Some of the most dramatic examples of water shortages this year include conflict-stricken Sudan, the dramatic drying of Lake Faguibine in Mali on which 200,000 mostly nomadic people depend, fatal clashes over drying boreholes in northern Kenya, and economic and social crisis on the sparsely populated border between Bolivia and Argentina, according to Unep. Oxfam has estimated that 25 million people have been affected by the most recent drought in Ethiopia.

Is water the new oil?
as the population keeps growing and getting richer, and global warming changes the climate, experts are warning that unless something is done, billions more will suffer lack of water - precipitating hunger, disease, migration and ultimately conflict. [...] Ultimately, lack of water is seen as a threat to peace.
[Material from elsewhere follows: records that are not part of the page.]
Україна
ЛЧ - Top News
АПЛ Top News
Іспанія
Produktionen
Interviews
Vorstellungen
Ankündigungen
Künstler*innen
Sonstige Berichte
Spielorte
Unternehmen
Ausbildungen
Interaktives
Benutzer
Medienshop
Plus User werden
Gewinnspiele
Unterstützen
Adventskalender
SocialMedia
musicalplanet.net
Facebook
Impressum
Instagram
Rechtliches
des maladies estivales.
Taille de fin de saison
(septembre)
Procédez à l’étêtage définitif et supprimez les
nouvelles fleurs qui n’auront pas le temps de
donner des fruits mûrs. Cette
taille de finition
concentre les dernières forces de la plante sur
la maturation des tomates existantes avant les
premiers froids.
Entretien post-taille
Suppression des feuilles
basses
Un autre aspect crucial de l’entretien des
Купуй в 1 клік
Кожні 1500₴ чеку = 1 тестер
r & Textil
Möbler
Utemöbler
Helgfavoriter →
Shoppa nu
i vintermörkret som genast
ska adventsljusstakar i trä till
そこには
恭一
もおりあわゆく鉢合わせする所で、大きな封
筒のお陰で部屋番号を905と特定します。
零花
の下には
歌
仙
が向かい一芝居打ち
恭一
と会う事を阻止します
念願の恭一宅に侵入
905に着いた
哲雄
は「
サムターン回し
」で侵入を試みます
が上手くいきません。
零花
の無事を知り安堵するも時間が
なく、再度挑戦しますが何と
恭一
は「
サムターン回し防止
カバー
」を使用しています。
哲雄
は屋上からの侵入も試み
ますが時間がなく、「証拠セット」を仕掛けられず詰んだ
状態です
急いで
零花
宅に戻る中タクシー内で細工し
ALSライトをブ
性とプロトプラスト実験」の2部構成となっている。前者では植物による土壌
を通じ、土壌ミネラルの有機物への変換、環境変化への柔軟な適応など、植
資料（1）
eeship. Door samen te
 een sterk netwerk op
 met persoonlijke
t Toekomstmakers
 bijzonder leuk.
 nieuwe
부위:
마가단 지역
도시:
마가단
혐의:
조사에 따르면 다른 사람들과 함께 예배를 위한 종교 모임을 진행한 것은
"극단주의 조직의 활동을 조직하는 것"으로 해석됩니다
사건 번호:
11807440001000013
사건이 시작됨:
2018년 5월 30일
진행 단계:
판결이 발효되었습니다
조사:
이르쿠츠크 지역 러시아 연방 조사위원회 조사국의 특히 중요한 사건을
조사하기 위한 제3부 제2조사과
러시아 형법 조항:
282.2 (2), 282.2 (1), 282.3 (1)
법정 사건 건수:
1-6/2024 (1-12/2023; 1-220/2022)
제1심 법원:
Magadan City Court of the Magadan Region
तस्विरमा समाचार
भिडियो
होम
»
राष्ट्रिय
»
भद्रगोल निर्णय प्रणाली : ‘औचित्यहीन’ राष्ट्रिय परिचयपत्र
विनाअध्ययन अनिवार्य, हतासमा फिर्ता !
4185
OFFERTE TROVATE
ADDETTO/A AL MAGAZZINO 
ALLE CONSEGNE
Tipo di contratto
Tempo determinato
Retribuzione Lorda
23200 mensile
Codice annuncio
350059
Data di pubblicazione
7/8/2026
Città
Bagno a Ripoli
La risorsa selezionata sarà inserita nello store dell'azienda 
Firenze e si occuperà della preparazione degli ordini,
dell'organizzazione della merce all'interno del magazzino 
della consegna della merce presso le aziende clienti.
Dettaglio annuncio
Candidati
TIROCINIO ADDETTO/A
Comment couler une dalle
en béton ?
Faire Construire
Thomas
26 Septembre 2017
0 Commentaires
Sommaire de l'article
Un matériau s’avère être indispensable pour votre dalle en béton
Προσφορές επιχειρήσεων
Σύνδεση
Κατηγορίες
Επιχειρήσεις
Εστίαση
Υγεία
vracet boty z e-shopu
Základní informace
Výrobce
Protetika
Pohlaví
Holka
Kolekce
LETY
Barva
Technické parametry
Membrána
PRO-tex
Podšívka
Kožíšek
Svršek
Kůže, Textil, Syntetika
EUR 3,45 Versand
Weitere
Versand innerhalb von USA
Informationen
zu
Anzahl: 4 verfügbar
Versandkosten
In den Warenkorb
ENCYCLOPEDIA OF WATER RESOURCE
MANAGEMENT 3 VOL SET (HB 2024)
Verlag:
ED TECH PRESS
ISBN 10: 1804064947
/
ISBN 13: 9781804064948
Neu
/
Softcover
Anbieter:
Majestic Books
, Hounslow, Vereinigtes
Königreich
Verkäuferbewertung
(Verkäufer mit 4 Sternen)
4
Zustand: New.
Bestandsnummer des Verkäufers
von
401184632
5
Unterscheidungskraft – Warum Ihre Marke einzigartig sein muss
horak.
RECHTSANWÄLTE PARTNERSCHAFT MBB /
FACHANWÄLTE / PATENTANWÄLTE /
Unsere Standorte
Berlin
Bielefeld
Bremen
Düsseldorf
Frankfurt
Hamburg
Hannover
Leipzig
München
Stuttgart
From genocide in Darfur to rows between states in India and the US [...] Intuitively it is obvious people will fight over their most precious resource, but so far few conflicts have broken out. [...] water is often an underlying cause of tension, but has only identified one water 'war', between Egypt and Sudan


California water shortages could lead to rationing, officials say
Water agencies could get as little as 15% of their allocations next year unless rain and snowfall return to normal levels in the coming months. [...] The overall water storage is roughly 70% of the average for this time of year. [...] a voluntary conservation program [by one water supplier] has reduced water use by 8% to 10%.

Tiny village threatened with loss of its water
Brunswick, pop. 6,000, city leaders were close to issuing an ultimatum: If Rosemont, or the county or somebody somewhere didn't take over the dilapidated pipes that carry water to 80 homes in Rosemont, the city would turn off the village's water May 25. Just like that: Off. [...] This is hardly the first time water has divided two communities. In Western Maryland, past disputes have turned on a scarcity of supply during times of drought. In this case the supply is not the issue; distribution is.


Clashes over water kill 4 in drought-hit Kenya
Fighting over boreholes in arid northern Kenya has killed at least four people as competition for resources mounts in the drought-hit region, the Kenyan Red Cross said on Friday.

Drought threatens child health and survival in northern Kenya
Turkana district in northern Kenya is on the brink of disaster. There's been no rain for months, the forecast is grim and thousands of children are at risk.